LaBre: Law makes family presumptions

Published 4:15 pm Thursday, December 13, 2012

LaBre on Law

By Robert W. LaBre, J.D.

Special to Leader Publications

She sat across my desk, looking both nervous and depressed. Her daughter’s three children were taken by DHS on an emergency petition and placed into foster care. The petition suggested domestic violence in the home, along with substance abuse and financial instability.

It’s a Michigan case, none of the children have Indian heritage, and the father, who also lived in the home, signed an affidavit of paternity.

“What is it you want me to do?” I asked.

“My grandchildren are in foster care; I want them placed with me instead,” she said.

“Do you live in Michigan?” I asked.

“Yes,” she said.

“Have you talked with the caseworker about this issue?” I asked.

Failure to report

“She said that she didn’t think the children would be placed with me,” she said. “I don’t understand; I’ve been around those children all their lives: babysitting and caring for them regularly!”

“What did the caseworker say?” I asked.

“She told me it’s because I didn’t report the problems,” she said.

“Failure to report known child abuse or neglect to the DHS is a form of neglect in itself,” I said. “That suggests the problems in the home were blatantly affecting the children.”

“That’s preposterous!” she exclaimed. “Those two may have argued, but I never saw any drugs in the house or bruising on my daughter or the children.

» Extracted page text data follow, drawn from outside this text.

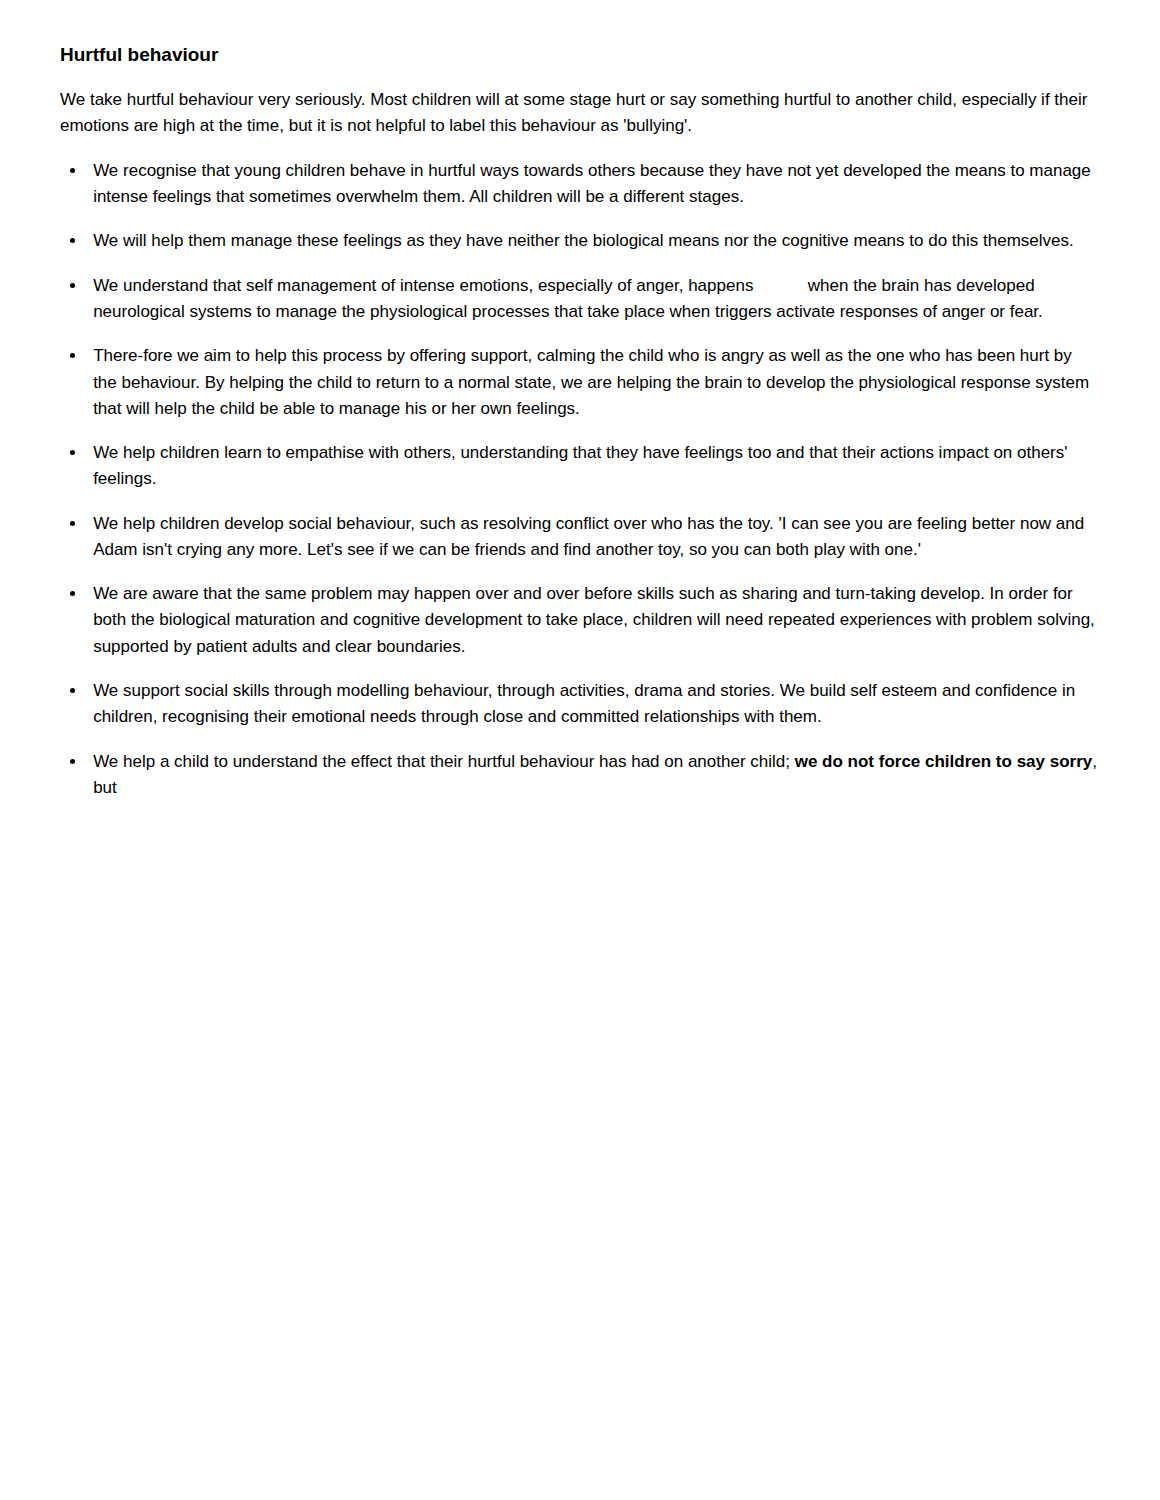Hurtful behaviour
We take hurtful behaviour very seriously. Most children will at some stage hurt or say something hurtful to another child, especially if their emotions are high at the time, but it is not helpful to label this behaviour as 'bullying'.
We recognise that young children behave in hurtful ways towards others because they have not yet developed the means to manage intense feelings that sometimes overwhelm them. All children will be a different stages.
We will help them manage these feelings as they have neither the biological means nor the cognitive means to do this themselves.
We understand that self management of intense emotions, especially of anger, happens when the brain has developed neurological systems to manage the physiological processes that take place when triggers activate responses of anger or fear.
There-fore we aim to help this process by offering support, calming the child who is angry as well as the one who has been hurt by the behaviour. By helping the child to return to a normal state, we are helping the brain to develop the physiological response system that will help the child be able to manage his or her own feelings.
We help children learn to empathise with others, understanding that they have feelings too and that their actions impact on others' feelings.
We help children develop social behaviour, such as resolving conflict over who has the toy. 'I can see you are feeling better now and Adam isn't crying any more. Let's see if we can be friends and find another toy, so you can both play with one.'
We are aware that the same problem may happen over and over before skills such as sharing and turn-taking develop. In order for both the biological maturation and cognitive development to take place, children will need repeated experiences with problem solving, supported by patient adults and clear boundaries.
We support social skills through modelling behaviour, through activities, drama and stories. We build self esteem and confidence in children, recognising their emotional needs through close and committed relationships with them.
We help a child to understand the effect that their hurtful behaviour has had on another child; we do not force children to say sorry, but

Otherwise, I would have done something.”

Though she spoke persuasively, her facial expressions and body language were limp; I couldn’t read her veracity with any comfort.

“The law creates a presumption favoring placement of the children with family members who are willing and fit to care for them,” I replied. “The key word in that statement, however, is ‘fit.’ And the presumption in your favor is easily rebutted, especially in situations like this, where uncertainty looms around every corner.”

“Well, I want to hire you to represent me,” she said. “I want my grandchildren!”

“I’m sorry, but that’s not possible,” I replied. “As a relative of the children, not the parent, you have no standing to make an appearance in this case.”

“Are you telling me that there’s nothing I can do!?” she cried.

“Not exactly,” I said. “First, you need to wait for a definite reply from DHS. Sometimes, it takes DHS as long as 30 days before they make a decision regarding placement. But if they decide to place the children in foster care, then I’m telling you that the only people who can argue to have the children placed with you or any other relative are the parents.

“Let me ask you this: Are there any other family members who can take care of the children?”

“Yes, we have a large family,” she said. “Why?”

“Having the children placed with a family member makes a tremendous impact on the case,” I replied. “Let’s assume that instead of going to trial your daughter pleads no contest to the allegations against her, and she’s required to undergo services. If she’s determined to have inadequately complied with the required service plan and the children are in foster care, her parental rights will typically be terminated.

“Termination of parental rights is no small affair. The parental bond is legally severed, and the children are put up for adoption. That means you would no longer have the ability to see them as a grandparent. And if parental rights are terminated with one child, the DHS can move to take other children out of the home under the theory of anticipatory neglect. That means if your daughter gives birth to another child in the future, even after this case is closed, DHS could still come and take that newborn. In addition, unless the court says otherwise, a parent’s obligation to pay child support isn’t vitiated simply because parental rights have been terminated, support must still be paid.

Family is better

“But assume the same scenario except the children are placed with a family member at the time DHS moves for termination. Now, the court is required to set up a guardianship instead, with the family member who has the children as the guardian.

“This allows the parents to potentially get their act together at some point in the future. Visitation is still intact for all parties involved. DHS would be prevented from bringing an anticipatory neglect theory against your daughter, if she has anymore children. And finally, through my eyes, the children involved will have the benefit of being raised by blood, not water.”

“Let’s start making some phone calls,” she said.